#### WORK ORDER
Record by record, write out the listing word for word while omitting pictures.

****

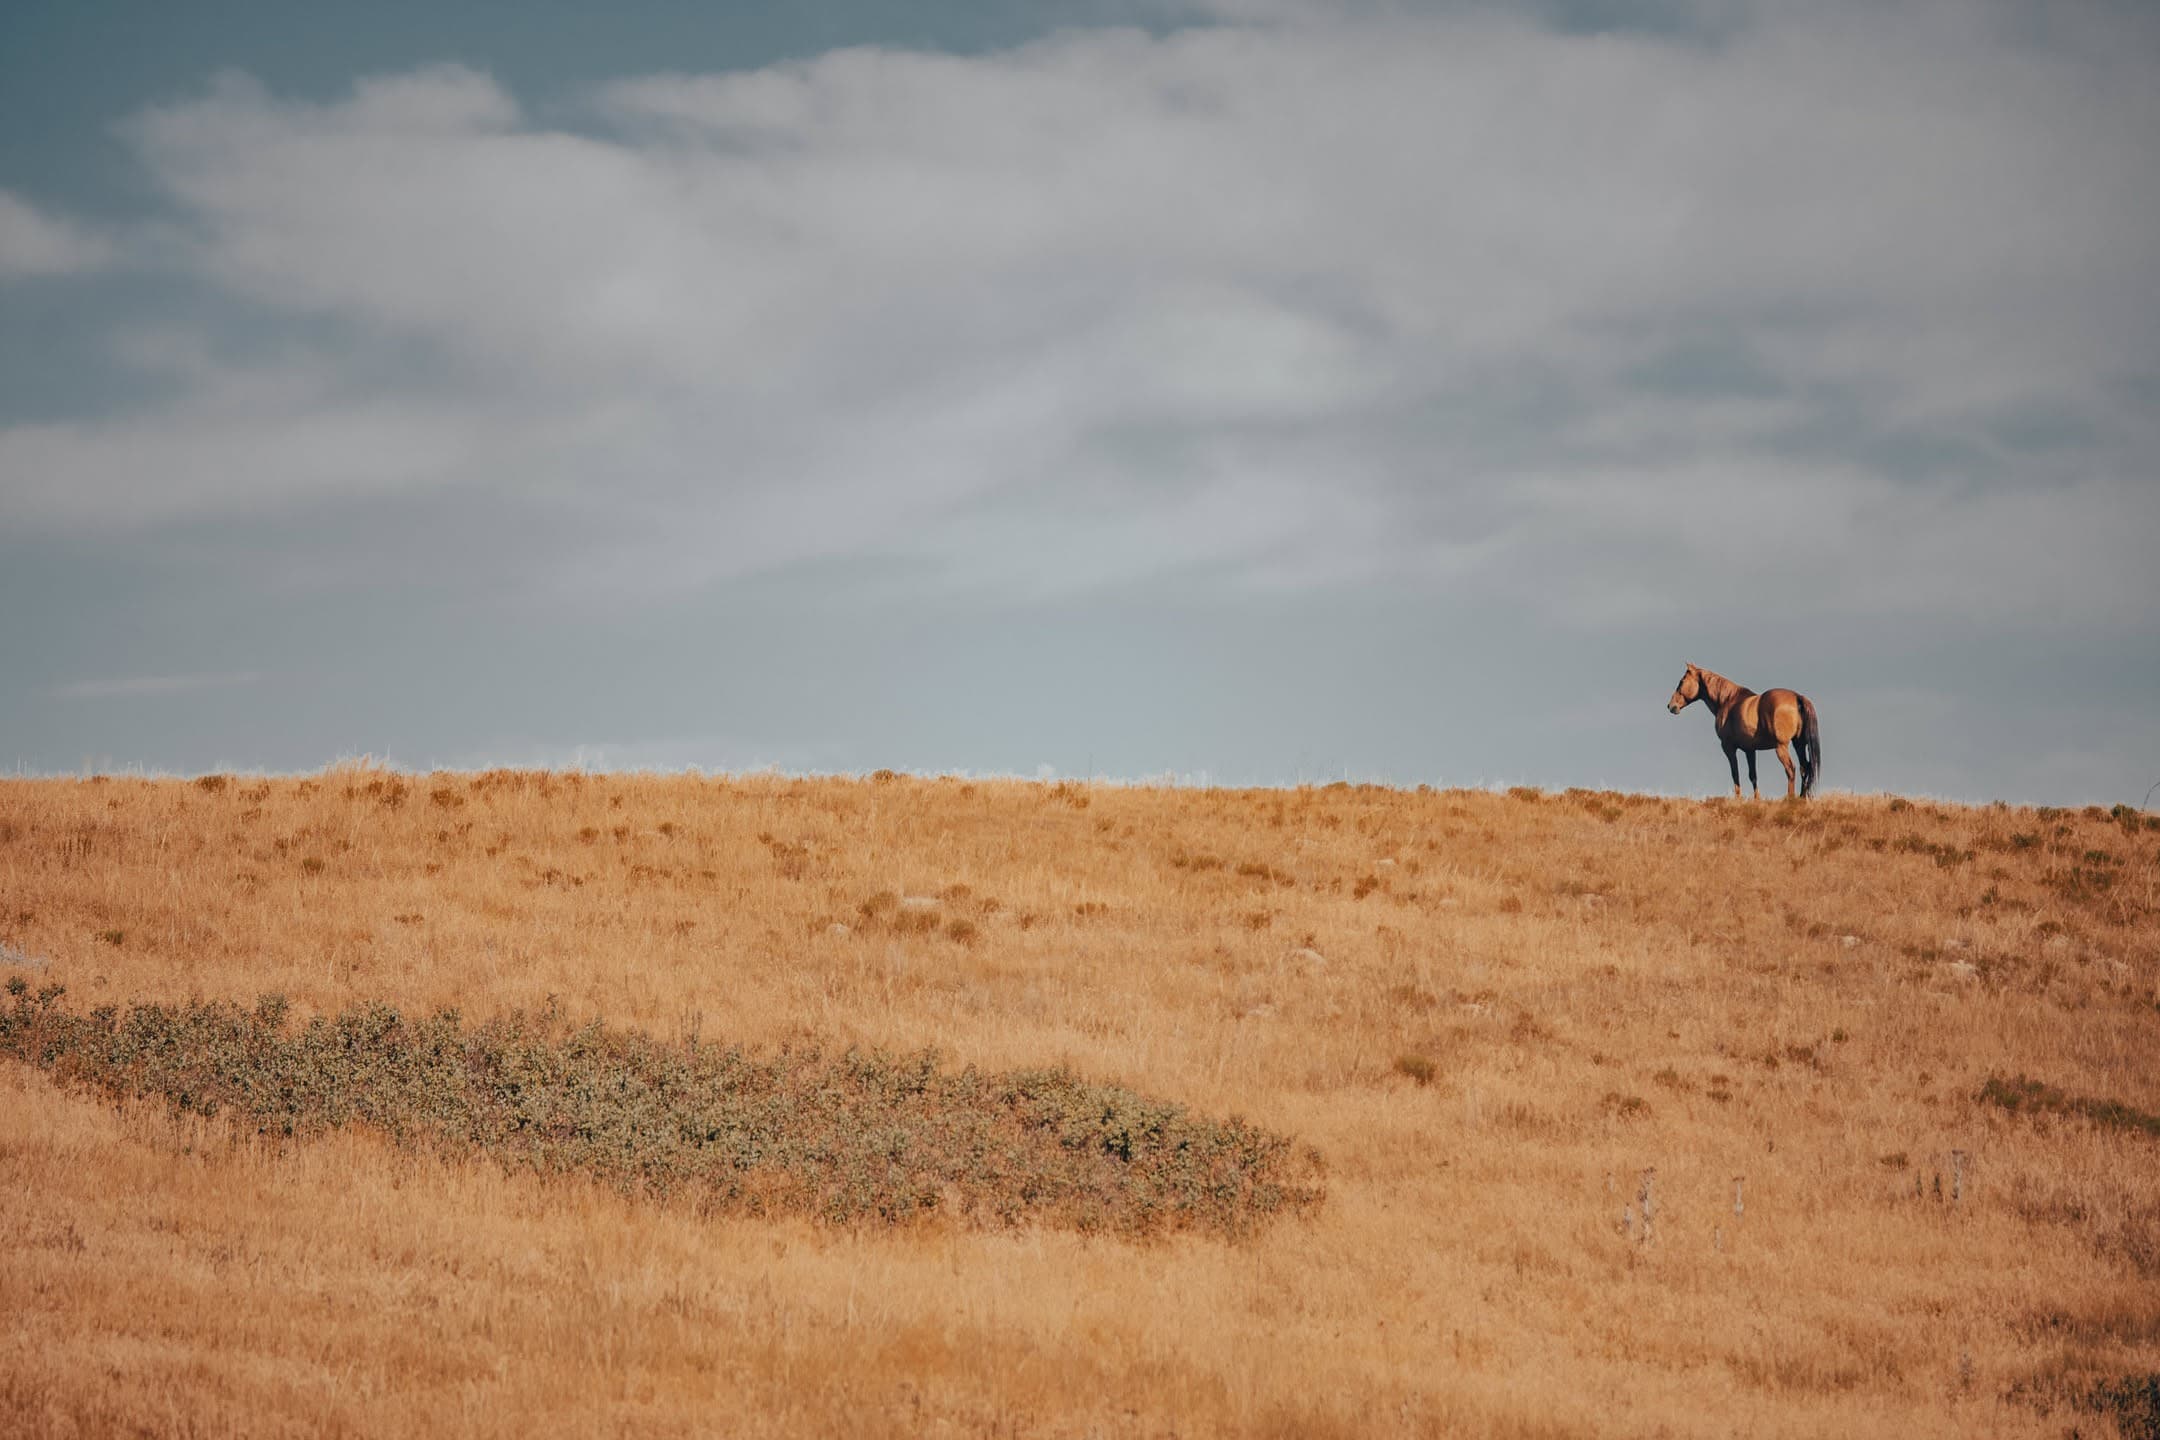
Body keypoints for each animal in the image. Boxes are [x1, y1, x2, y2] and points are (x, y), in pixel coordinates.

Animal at [1666, 662, 1820, 799]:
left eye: (1681, 681)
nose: (1671, 706)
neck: (1728, 700)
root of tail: (1797, 697)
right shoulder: (1749, 750)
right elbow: (1753, 776)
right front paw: (1756, 799)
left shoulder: (1728, 747)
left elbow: (1735, 774)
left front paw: (1738, 799)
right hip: (1798, 744)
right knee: (1804, 767)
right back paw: (1802, 797)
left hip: (1781, 747)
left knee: (1791, 769)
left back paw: (1790, 798)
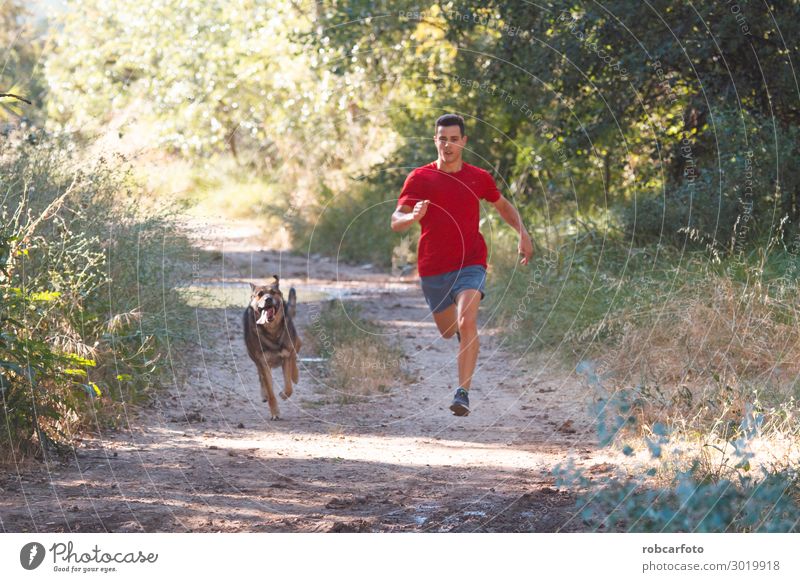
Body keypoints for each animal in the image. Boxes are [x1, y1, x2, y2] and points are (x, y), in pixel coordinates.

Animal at [242, 278, 302, 420]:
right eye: (260, 294)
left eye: (273, 292)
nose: (268, 299)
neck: (272, 331)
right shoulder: (263, 361)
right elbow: (270, 390)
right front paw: (275, 412)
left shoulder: (286, 356)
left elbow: (288, 386)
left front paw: (284, 394)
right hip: (254, 357)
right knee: (261, 376)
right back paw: (264, 394)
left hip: (294, 342)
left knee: (296, 350)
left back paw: (295, 375)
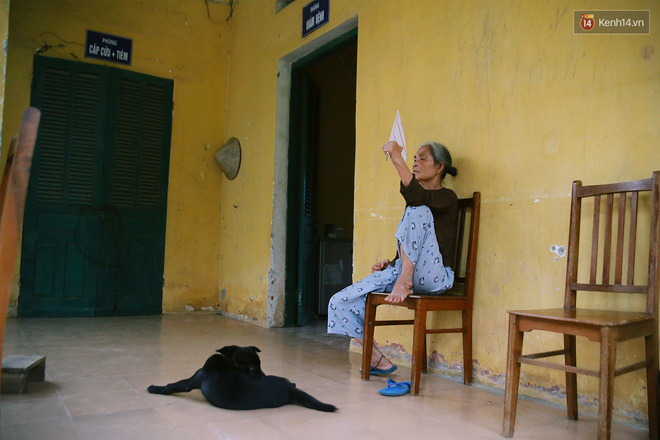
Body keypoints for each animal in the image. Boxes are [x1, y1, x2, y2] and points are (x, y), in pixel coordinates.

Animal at [148, 344, 338, 412]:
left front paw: (154, 388)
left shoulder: (192, 380)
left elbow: (173, 385)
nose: (263, 375)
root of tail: (291, 391)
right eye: (254, 367)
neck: (228, 361)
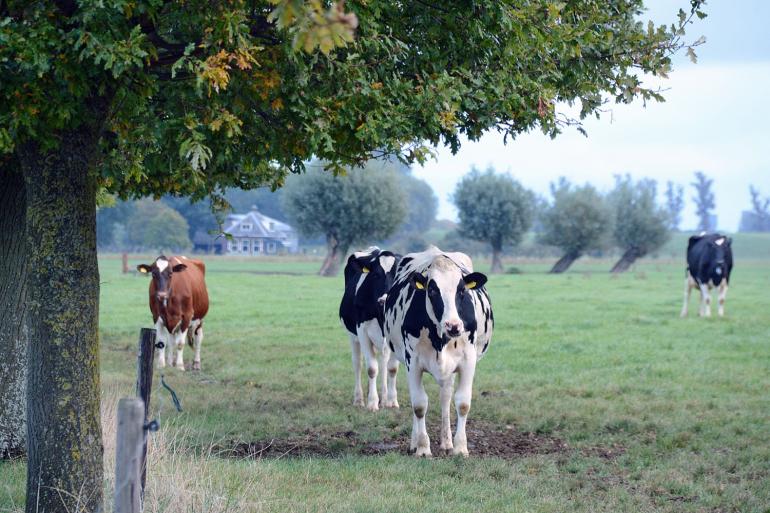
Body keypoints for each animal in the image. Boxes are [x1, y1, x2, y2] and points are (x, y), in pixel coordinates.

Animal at [342, 246, 402, 410]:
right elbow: (371, 368)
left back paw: (384, 397)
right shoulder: (362, 332)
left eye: (398, 275)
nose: (384, 300)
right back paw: (359, 399)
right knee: (358, 363)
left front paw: (391, 401)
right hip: (353, 337)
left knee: (383, 362)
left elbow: (392, 368)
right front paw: (372, 403)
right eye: (375, 274)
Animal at [382, 246, 492, 454]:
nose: (453, 325)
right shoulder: (413, 362)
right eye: (432, 289)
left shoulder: (468, 361)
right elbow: (419, 405)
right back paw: (414, 443)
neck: (441, 338)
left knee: (446, 397)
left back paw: (447, 442)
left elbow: (463, 403)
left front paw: (460, 448)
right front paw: (423, 448)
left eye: (462, 290)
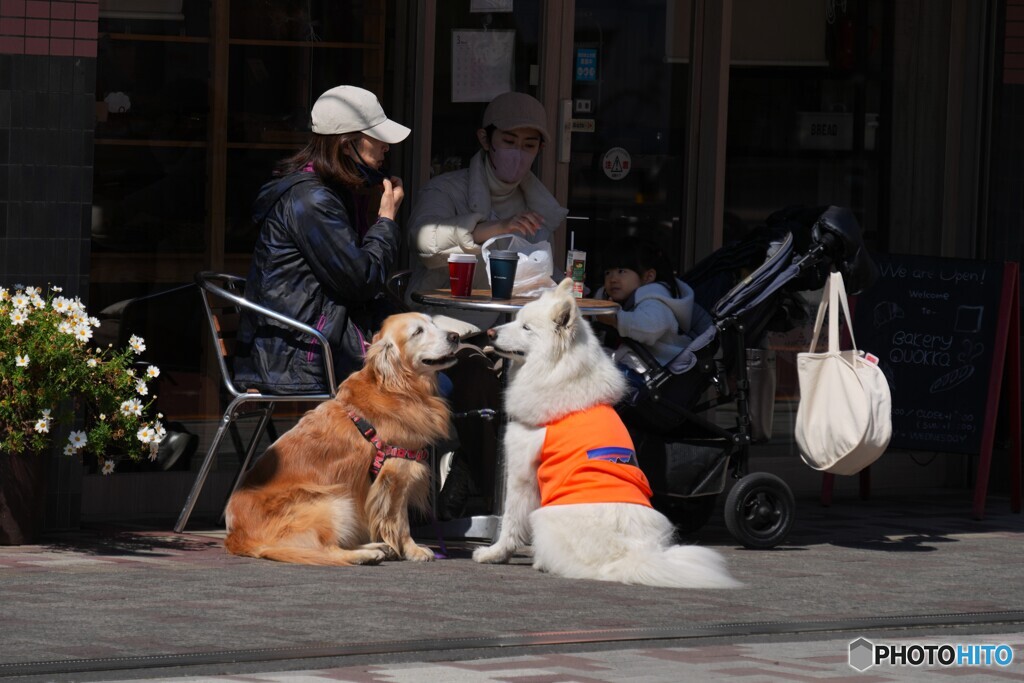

****

#### EXERCISE RESULT
Body keypoints for each animal in the image. Boxes are [x1, y1, x2, y2] and points are (x, y), in pixel coordinates.

Animal at [1666, 662, 1820, 799]:
left eye: (1681, 681)
nose: (1671, 706)
neck: (1728, 700)
root of tail: (1797, 697)
right shoulder: (1749, 750)
right elbow: (1753, 776)
right front paw: (1756, 799)
left shoulder: (1728, 747)
left elbow: (1735, 774)
left front paw: (1738, 799)
right hip: (1798, 744)
right knee: (1804, 767)
right back paw: (1802, 797)
left hip: (1781, 747)
left knee: (1791, 769)
left back paw: (1790, 798)
Body keypoints for each animal in the image. Boxes are [x1, y1, x2, y2] and points are (x, y), in pixel coordinates.

Animal at [242, 278, 302, 420]:
right eye: (260, 294)
left eye: (273, 292)
nose: (268, 299)
neck: (272, 331)
right shoulder: (263, 361)
right elbow: (270, 390)
right front paw: (275, 412)
left shoulder: (286, 356)
left elbow: (288, 386)
left front paw: (284, 394)
right hip: (254, 357)
right knee: (261, 376)
right back paw: (264, 394)
left hip: (294, 342)
left knee: (296, 350)
left back paw: (295, 375)
Body keypoints for each animal in the image. Boxes are [x1, y1, x2, y2] and points are (x, y), in pixel coordinates.

Animal at [148, 344, 338, 412]:
left front paw: (154, 388)
left shoulder: (192, 380)
left elbow: (173, 385)
nose: (263, 375)
root of tail: (291, 391)
right eye: (254, 367)
neck: (228, 361)
Body keypoints for each animal in the image. Boxes are [x1, y1, x2, y2] and points are (x, y), in pixel coordinates.

Animal at [342, 246, 402, 410]:
right elbow: (371, 368)
left back paw: (384, 397)
right shoulder: (362, 332)
left eye: (398, 275)
nose: (384, 300)
right back paw: (359, 399)
right knee: (358, 363)
left front paw: (391, 401)
right hip: (353, 337)
left knee: (383, 362)
left elbow: (392, 368)
right front paw: (372, 403)
right eye: (375, 274)
Animal at [382, 246, 492, 454]:
nose: (453, 325)
right shoulder: (413, 362)
right eye: (432, 289)
left shoulder: (468, 361)
right elbow: (419, 405)
right back paw: (414, 443)
neck: (441, 338)
left knee: (446, 397)
left back paw: (447, 442)
left elbow: (463, 403)
left front paw: (460, 448)
right front paw: (423, 448)
left eye: (462, 290)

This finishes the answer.